Maj. Gen. Paul Lefebvre, commander of special operations for the Marines, presented the medal to Gilbert's father, Bob Gilbert. The moment brought the nearly 1,000 people gathered in the Revere gym to their feet for a standing ovation.
Gilbert excelled working with foreign soldiers under intense conditions, Lefebvre said after the ceremony.
"He was a training expert," Lefebvre said, "and brave as could be."
On the day he was mortally wounded, Gilbert volunteered to watch over the rest of his patrol from a bare hilltop overlooking a small village, according to the citation.
As the enemy neared, an intense firefight broke out. Gilbert returned fire with his rifle and grenade launcher "while continually exposing himself to enemy fire in order to effectively direct the actions of the Afghan National Army soldiers he was fighting alongside," the citation states.

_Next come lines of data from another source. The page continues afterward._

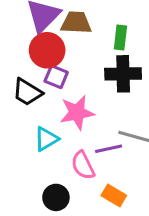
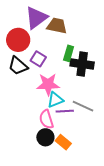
green rectangle: (120, 37) -> (69, 53), moved
red circle: (47, 50) -> (18, 40), moved
cyan triangle: (46, 139) -> (55, 100), moved
black circle: (56, 197) -> (45, 137), moved

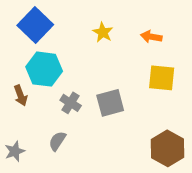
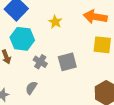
yellow star: (103, 32) -> (55, 22), moved
orange arrow: (151, 37) -> (95, 17), size x1.6

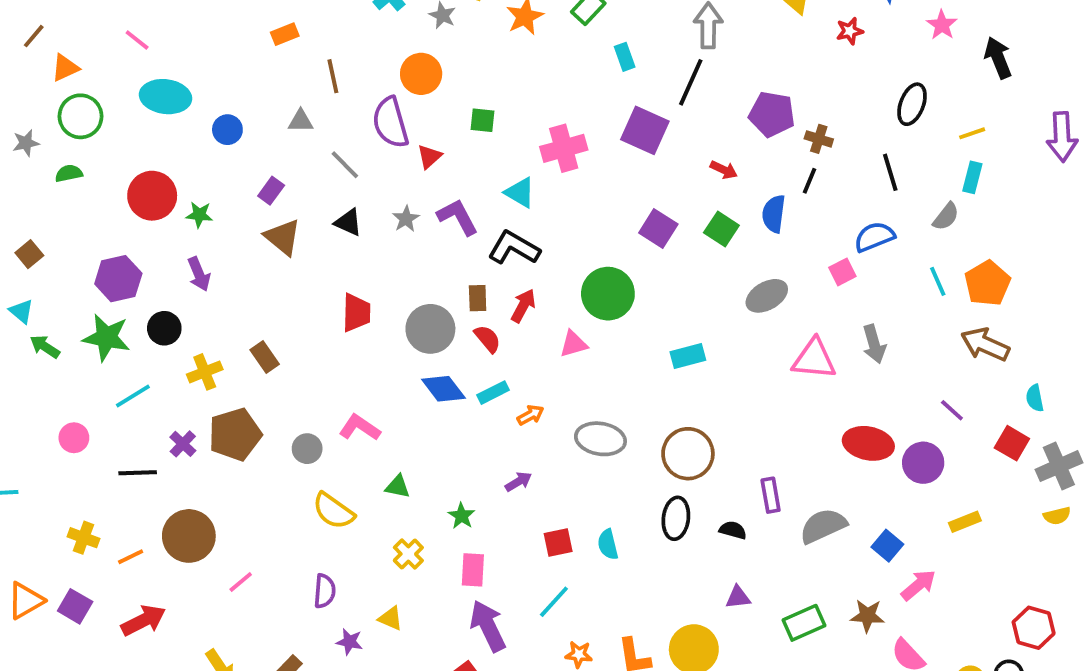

Besides being a hero, Gilbert was remembered as a loving son and brother. A picture of Gilbert's arm draped across his father's shoulders was enlarged and placed beside the flag-draped coffin, which was positioned beneath a raised basketball hoop at one end of the gymnasium.
Glen Ross, who served with Gilbert, recalled his playful side. He told a story about the time he and Gilbert went out to a bar and how his eyes kept burning all night. Ross later learned that Gilbert had sprayed his clothes with mace so nobody would talk to him.

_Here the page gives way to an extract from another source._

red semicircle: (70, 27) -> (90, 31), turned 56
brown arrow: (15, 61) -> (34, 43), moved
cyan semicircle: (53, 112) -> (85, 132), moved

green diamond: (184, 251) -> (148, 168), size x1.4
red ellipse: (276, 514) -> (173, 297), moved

Steve Korn, a Christian minister married to a cousin of Gilbert's, remembers a 9-year-old Gilbert looking lost at his mother's wake. Korn worried the loss might derail Gilbert as he grew older, but nothing could have been further from the truth.
"He found such incredible purpose," Korn said.
Korn added that the love Gilbert showed to others -- and not just those close to him -- seemed to him like the love of God.
"He laid down his life for people in other countries who at times probably didn't like him that much," Korn said.